Tutto questo dirigismo è attuato in nome della libera concorrenza. Gli azionisti, unici proprietari della banca, infatti, non possono decidere quale piano industriale predisporre, né deliberare o meno una fusione societaria, né decidere se avere un nuovo azionista rilevante senza il gradimento della Banca Centrale e neppure come strutturare la governance.
Siamo convinti che il sistema bancario sia oggi fondamentale per sviluppare l’economia dei paesi e vada tutelato in una logica di rispetto di tutti gli stakeholder.
Riteniamo che il bail-in sia un processo, seppur concepito per evitare “l’azzardo morale” di certi banchieri, inconcepibile rispetto al quadro normativo sopra delineato, dove gli stakeholder poco o nulla decidono, e se vi è crisi pagano.
La legislazione nazionale con la riforma delle banche popolari e la Banca Centrale Europea con le sue raccomandazioni, stanno attuando un processo, che riteniamo involontario, di concentrazione in pochi soggetti dei player del credito, favorendo la creazione di mega banche dove, con partecipazioni azionarie molto piccole, si contribuisce a influenzare le economie nazionali.

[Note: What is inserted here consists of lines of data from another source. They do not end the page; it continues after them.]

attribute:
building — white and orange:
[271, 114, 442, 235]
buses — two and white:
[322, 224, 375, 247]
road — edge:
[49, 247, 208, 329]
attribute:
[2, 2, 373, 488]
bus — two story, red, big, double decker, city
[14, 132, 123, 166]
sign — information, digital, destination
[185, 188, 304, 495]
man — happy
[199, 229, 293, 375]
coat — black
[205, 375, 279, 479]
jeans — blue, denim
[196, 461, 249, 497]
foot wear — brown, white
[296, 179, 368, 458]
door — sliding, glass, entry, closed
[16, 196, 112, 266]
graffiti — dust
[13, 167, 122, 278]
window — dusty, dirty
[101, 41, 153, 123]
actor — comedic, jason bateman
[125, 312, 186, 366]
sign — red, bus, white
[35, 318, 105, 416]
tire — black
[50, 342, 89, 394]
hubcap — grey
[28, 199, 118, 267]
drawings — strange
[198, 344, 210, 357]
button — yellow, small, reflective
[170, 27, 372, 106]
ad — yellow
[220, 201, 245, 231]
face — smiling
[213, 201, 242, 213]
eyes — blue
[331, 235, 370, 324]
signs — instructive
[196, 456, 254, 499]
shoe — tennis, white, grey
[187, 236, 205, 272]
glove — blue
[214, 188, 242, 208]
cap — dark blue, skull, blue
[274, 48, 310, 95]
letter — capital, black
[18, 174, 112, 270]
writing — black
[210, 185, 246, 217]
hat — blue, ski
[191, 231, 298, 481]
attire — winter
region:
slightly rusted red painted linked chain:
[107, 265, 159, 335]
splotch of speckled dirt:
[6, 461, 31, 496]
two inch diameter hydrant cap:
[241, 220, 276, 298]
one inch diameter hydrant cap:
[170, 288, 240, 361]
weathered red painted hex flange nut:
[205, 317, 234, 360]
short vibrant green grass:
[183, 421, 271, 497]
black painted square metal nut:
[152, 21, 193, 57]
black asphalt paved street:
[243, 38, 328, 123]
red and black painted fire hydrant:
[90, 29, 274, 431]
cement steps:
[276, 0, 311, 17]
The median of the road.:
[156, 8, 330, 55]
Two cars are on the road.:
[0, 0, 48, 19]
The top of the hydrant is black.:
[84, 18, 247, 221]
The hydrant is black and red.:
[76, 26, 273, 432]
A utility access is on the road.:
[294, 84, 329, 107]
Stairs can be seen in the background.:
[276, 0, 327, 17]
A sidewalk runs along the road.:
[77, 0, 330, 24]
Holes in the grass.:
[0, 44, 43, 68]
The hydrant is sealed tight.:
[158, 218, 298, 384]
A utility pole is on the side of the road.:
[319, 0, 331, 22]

L’idea che meno banche siano un vantaggio per un paese o per un continente è come affermare che meno giornali creino più democrazia e maggior pluralismo (Turchia docet).
Il sistema bancario oggi è legato a doppio filo al sistema economico e per questo la politica monetaria, seppur importante per stimolare la ripresa economica, non può da sola compiere miracoli se non vi è una politica economica che aumenti la domanda aggregata con maggiori consumi, spesa pubblica, investimenti. Se non vi è questo, difficilmente il sistema bancario, non solo in Italia ma anche in Europa, potrà essere immune da crisi, nonostante si aumentino le dotazioni di capitale.

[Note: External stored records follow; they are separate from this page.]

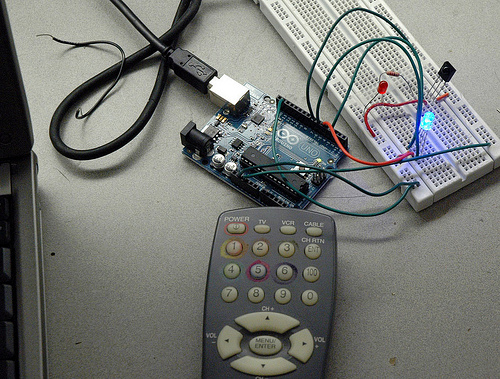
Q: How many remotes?
A: 1.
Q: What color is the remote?
A: Black.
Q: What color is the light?
A: Blue.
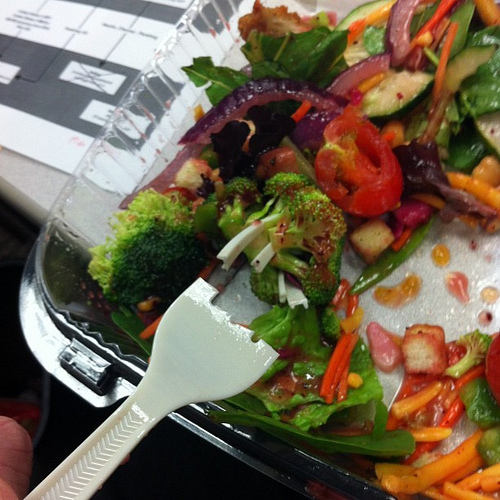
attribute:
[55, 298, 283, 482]
fork — plastic, broken, white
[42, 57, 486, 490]
container — plastic, clear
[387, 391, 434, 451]
cheese — cheddar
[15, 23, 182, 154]
paper — piece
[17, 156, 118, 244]
table — grey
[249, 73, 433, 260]
dressing — pink, raspberry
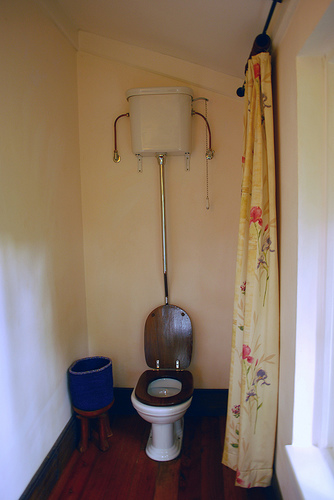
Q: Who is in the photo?
A: No one.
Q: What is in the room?
A: A toilet.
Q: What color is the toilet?
A: Brown and white.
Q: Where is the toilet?
A: In the room.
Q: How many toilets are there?
A: One.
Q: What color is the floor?
A: Brown.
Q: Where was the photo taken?
A: In a bathroom.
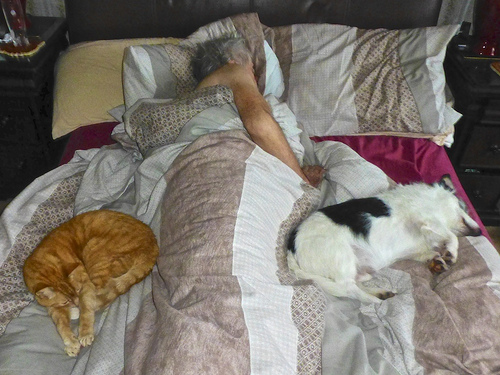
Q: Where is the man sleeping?
A: Middle.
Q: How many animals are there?
A: Two.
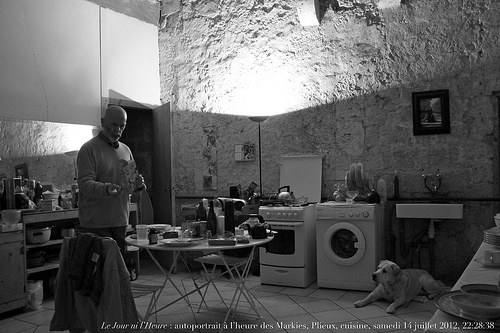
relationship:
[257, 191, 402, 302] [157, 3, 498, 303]
machines near wall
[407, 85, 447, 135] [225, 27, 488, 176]
picture on wall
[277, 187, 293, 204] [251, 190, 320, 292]
teapot on stove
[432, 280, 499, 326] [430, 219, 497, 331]
bowls on countertop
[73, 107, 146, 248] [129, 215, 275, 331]
man standing by table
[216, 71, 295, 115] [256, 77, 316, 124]
light shining off wall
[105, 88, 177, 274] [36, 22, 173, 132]
door on wall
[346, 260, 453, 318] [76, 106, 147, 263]
dog looking at man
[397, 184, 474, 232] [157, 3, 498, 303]
sink on wall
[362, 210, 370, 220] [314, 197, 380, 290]
knob on washing machine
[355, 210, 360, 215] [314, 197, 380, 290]
knob on washing machine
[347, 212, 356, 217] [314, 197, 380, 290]
knob on washing machine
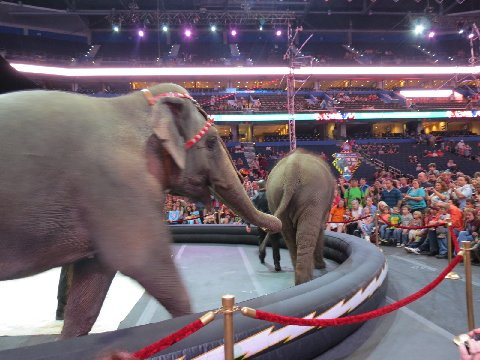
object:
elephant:
[0, 79, 284, 342]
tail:
[259, 162, 298, 260]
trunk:
[208, 135, 283, 235]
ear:
[151, 96, 191, 171]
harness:
[139, 87, 215, 152]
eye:
[205, 136, 217, 148]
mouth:
[204, 171, 219, 214]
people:
[424, 181, 449, 211]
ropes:
[241, 250, 465, 327]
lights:
[231, 30, 237, 36]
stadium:
[0, 0, 480, 360]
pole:
[458, 239, 476, 334]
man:
[245, 179, 283, 271]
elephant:
[257, 146, 338, 288]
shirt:
[329, 204, 346, 223]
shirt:
[405, 187, 427, 210]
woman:
[404, 179, 427, 213]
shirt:
[380, 187, 404, 208]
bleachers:
[0, 37, 479, 73]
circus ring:
[0, 222, 389, 359]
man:
[344, 178, 365, 208]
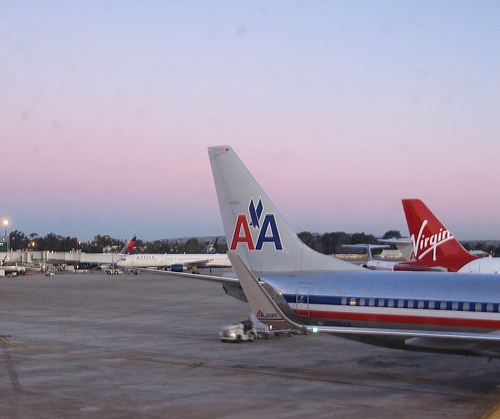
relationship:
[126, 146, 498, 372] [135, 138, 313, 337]
plane has a tail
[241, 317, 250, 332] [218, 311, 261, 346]
man driving tram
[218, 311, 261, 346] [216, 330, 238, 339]
tram has headlights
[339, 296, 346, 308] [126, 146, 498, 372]
window on side of plane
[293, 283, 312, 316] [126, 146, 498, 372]
door on side of plane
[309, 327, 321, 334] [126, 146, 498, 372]
light on side of plane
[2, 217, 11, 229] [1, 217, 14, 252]
light on top of pole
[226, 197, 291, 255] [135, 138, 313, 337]
logo on tail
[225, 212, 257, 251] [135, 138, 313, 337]
letter on tail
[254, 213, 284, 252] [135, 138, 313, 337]
letter on tail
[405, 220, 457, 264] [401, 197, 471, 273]
word on tail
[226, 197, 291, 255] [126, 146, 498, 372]
logo on tail of plane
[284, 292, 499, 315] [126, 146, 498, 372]
stripe on side of plane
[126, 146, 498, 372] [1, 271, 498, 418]
plane standing on ground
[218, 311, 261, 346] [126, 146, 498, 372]
tram beside plane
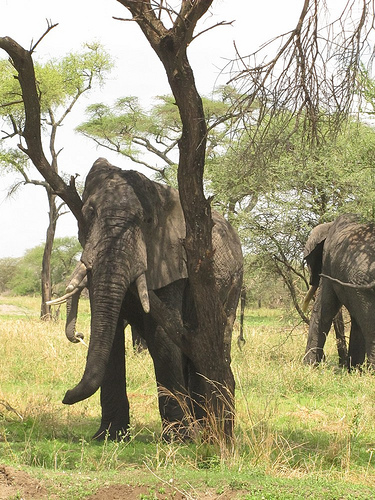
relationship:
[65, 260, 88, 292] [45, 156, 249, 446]
tusk on elephant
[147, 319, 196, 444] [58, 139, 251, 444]
front leg on elephant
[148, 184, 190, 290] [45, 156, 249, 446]
ear on elephant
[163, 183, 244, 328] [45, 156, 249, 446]
body on elephant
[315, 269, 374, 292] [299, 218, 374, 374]
tail on elephant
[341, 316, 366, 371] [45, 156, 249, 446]
right leg on elephant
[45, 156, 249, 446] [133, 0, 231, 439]
elephant on tree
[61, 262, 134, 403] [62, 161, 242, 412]
trunk on elephant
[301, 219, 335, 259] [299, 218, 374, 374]
ear on elephant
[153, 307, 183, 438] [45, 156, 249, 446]
leg on elephant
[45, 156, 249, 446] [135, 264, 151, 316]
elephant has tusk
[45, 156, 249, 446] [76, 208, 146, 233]
elephant has eyes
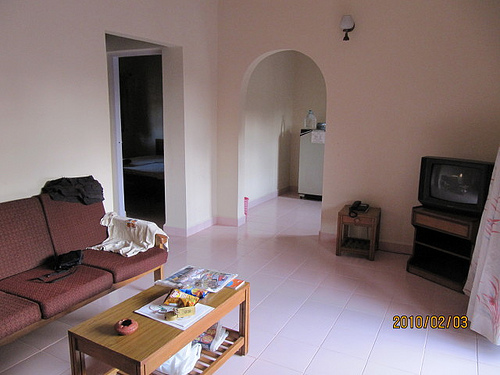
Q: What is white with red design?
A: The drapes.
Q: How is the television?
A: Off.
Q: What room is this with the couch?
A: Living room.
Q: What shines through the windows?
A: Light.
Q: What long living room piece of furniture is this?
A: Couch.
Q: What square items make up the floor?
A: Tiles.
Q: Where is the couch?
A: Living room.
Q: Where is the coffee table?
A: Living room.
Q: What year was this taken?
A: 2010.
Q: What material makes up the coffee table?
A: Wood.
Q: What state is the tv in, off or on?
A: Off.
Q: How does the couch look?
A: Cheap.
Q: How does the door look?
A: Big.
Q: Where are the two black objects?
A: On sofa.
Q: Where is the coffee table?
A: In front of couch.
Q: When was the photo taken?
A: Daylight.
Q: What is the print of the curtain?
A: Floral.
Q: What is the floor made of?
A: Tiles.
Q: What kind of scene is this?
A: Indoor.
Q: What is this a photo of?
A: Living room.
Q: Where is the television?
A: Near the wall.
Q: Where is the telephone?
A: On the chest.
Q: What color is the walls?
A: White.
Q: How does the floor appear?
A: Clean.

Il rafforzamento dei sistemi bancari non si contrasta solo aumentando la dimensione degli istituti di credito, perché sovente sono la fotografia del tessuto economico del paese, ed è questo che si deve cambiare se si vuole aumentare la dimensione degli istituti di credito. Non coesistono a lungo banche efficienti con imprese inefficienti e viceversa.
Il volume del business è fondamentale per disegnare il sistema bancario. In Italia la diffusione della piccola impresa, orientata a produzione per conto terzi e per il mercato locale, richiede prodotti bancari molto semplici e facilmente vendibili anche da piccoli operatori bancari. Di norma solo le medie o grandi aziende ricercano banche di dimensioni nazionali e internazionali che li favoriscano nei loro affari, soprattutto all’estero. Noi in Italia abbiamo poche grandi aziende. Dobbiamo chiederci se fissare la dimensione delle banche per legge sia efficiente rispetto all’economia nazionale.
E’ indubbio che l’imprenditoria italiana non sia favorevole a processi di aggregazione e questo aumenta la debolezza delle nostre imprese e banche, soprattutto nei periodi di crisi, e questo limita le possibilità di innovazione e di occupazione.